P.S. When I get chances I will continue to upload more pictures

Tuesday, October 20, 2009

Thursday, October 8, 2009

Whatever Man... but internet sucks

So today is Thursday here... o hell I can't do crappy 1980's P ill update tomorrow from school... that I wake up at 5:30AM to get there on time hahahaha you all know that is a joke if still was in NY but I am being legit... tomorrow with better internet update and HOPE PICTURES THAT UPLOAD!!!!!!!!!!!!!!!!!!!!!!!!!!!!!!!

Saturday, October 3, 2009

Arrival (and the next 2 days)

So after arriving in Ghana on the 1st of October I must say it is really different from the U.S., of course I got stopped going through customs (they wanted to know what shaving cream was and what I do with it, they laughed when I told them it is used to shave your legs). Once at my new home I met Dorine (mother) who is so cute but speaks about no English (trying to explain being a lactard was rather difficult). I didn't meet other family members really except her grandson who is afraid of white girls and her son David who was wasted drunk at the time. All good though, nice people for sure.

It wasn't too hard of a time change adjustment; it is more of an adjustment to not having running water, random blackouts (today we had one for about 5 hours - not fun in a house without a fan in 95 degree weather), and the constant marriage proposals. But after showering with a bucket (using water that had been collected during the rainy season or "tanks" aka barrells) I went to the beach for orientation (SO CLOSE TO THE ATLANTIC IT IS INSANE!) and then I was off to Accra with my program coordinator Evans.

I saw Black Star Square, which is the memorial to the first President of Ghana (Nkrumah) who is also the man who helped the country gain its independance on March 6, 1957. (I cannot upload pictures now but will do so as soon as I can). We also drove past where the Black Stars play football, and I cannot wait to go to a game! My day ended with the coolest thing, meeting the Rastafarians and them teaching me drums! MAD COOL! And to make drum lessons ever cooler one of the dudes was wearing a Yankee hat, and the other had insane dreads and offered to give me some (no worries mom I said I was good for now, but thanks). Seriously thinking of going back and taking more lessons (as you will be able to see from the video I most def need more lessons!) and you can see video below (hopefully and NOT hopefully)
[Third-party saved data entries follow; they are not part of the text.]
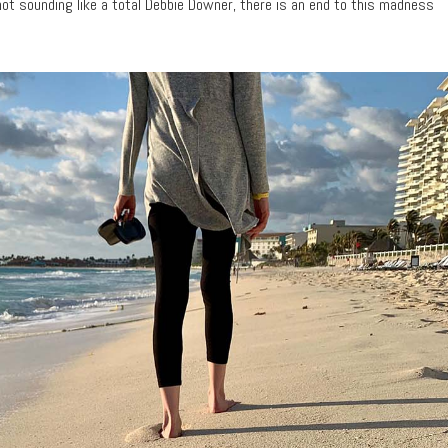
ot sounding like a total Debbie Downer, there is an end to this madness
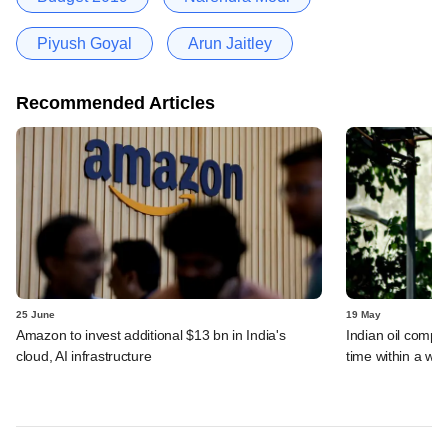
Piyush Goyal
Arun Jaitley
Recommended Articles
25 June
19 May
Amazon to invest additional $13 bn in India's
Indian oil compan
cloud, AI infrastructure
time within a we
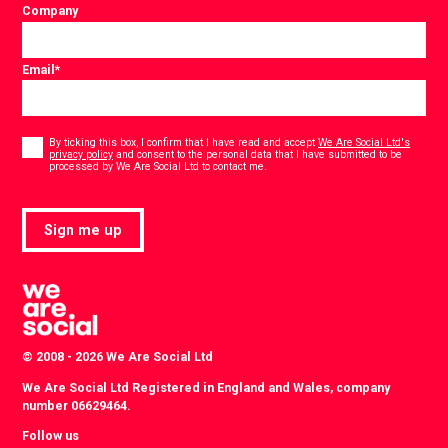
Company
Email
*
Consent
*
By ticking this box, I confirm that I have read and accept
We Are Social Ltd's
privacy policy
and consent to the personal data that I have submitted to be
*
processed by We Are Social Ltd to contact me.
Sign me up
© 2008 - 2026 We Are Social Ltd
We Are Social Ltd Registered in England and Wales, company
number 06629464.
Follow us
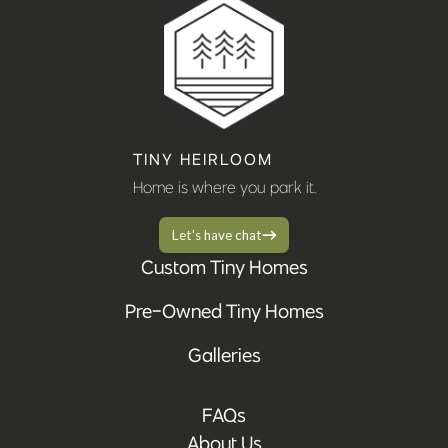
TINY HEIRLOOM
Home is where you park it.
Let's have chat
Custom Tiny Homes
Pre-Owned Tiny Homes
Galleries
FAQs
About Us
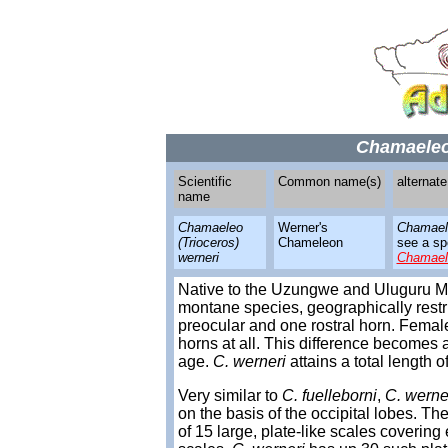
Chamaeleo 
Scientific
Common name(s)
alternat
name
Chamaeleo
Werner's
Chamael
(Trioceros)
Chameleon
see a spe
werneri
Chamael
Native to the Uzungwe and Uluguru M
montane species, geographically restr
preocular and one rostral horn. Female
horns at all. This difference becomes
age.
C. werneri
attains a total length o
Very similar to
C. fuelleborni
,
C. werne
on the basis of the occipital lobes. The
of 15 large, plate-like scales coverin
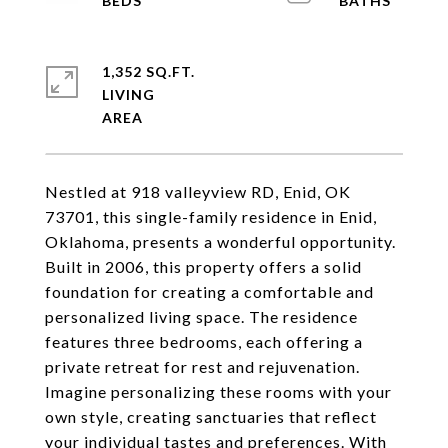
1,352 SQ.FT.
LIVING
Nestled at 918 valleyview RD, Enid, OK
73701, this single-family residence in Enid,
Oklahoma, presents a wonderful opportunity.
Built in 2006, this property offers a solid
foundation for creating a comfortable and
personalized living space. The residence
features three bedrooms, each offering a
private retreat for rest and rejuvenation.
Imagine personalizing these rooms with your
own style, creating sanctuaries that reflect
your individual tastes and preferences. With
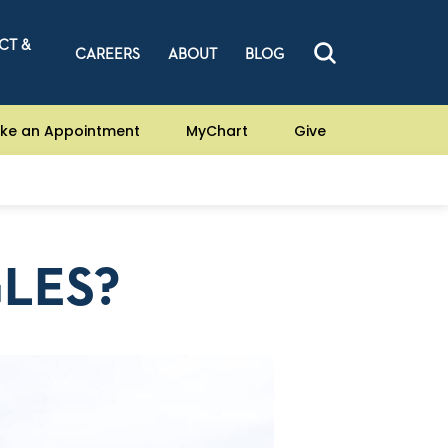
CT &
CAREERS
ABOUT
BLOG
ke an Appointment
MyChart
Give
GLES?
In the early evening I went with my roommate, Emma, from Australia, to the Accra Mall to get Soy Milk :). It was rather western type of mall but unless I need more soy milk I don't think I will be going again (too expensive). Everyone tends to go to sleep early so that was the end of the day basically, after having Banku for dinner (mashed rice ball with stew that has fish, chicken and beef - beef here is the skin of the cow not what we call beef and it is GROSS)


Today I finally got to unpack and settle in, came to Osu to use the internet and try to have contact with people. I took the tro-tros which are like the Ghanian version of buses but they are minivans and guys scream out where the final destination is and you have to know where you are going, for an easily confused girl it was a very funny scene; let's hope I find my way back home!

My minutes at the internet are almost up so till the next trip to Osu this is all for now!

Friday, September 18, 2009

YEA MY NEW HOUSE!!!! no it is not a "mud-hut" or in the middle of nowhere. I will be living in Nungua, which is outside of Accra (the capital) on the beach, and is a chill area. My host family is the Abbey family, Mom, two sons and grandson all live in the house. I'll share a room with a girl in her twenties from Australia (yea another ex-pat!!); the room provides me with a double bed equipped with mosquito netting, wardrobe and A FAN! Can't wait till Wednesday when I actually get to see it, or reality Thursday, since the flight is 22 hours.

Thursday, September 17, 2009


The count-down has officially begun, exactly 2 weeks before it's time to sit on the tarmac at JFK Airport to go to Ghana. Teaching English and art for the next 6 month is going to be the coolest and most random thing I have done (or at least done in awhile). Sometimes we just have to take a chance and do something that may be a bit scary; taking these "risks" are often what make us stronger, smarter, and overall better people.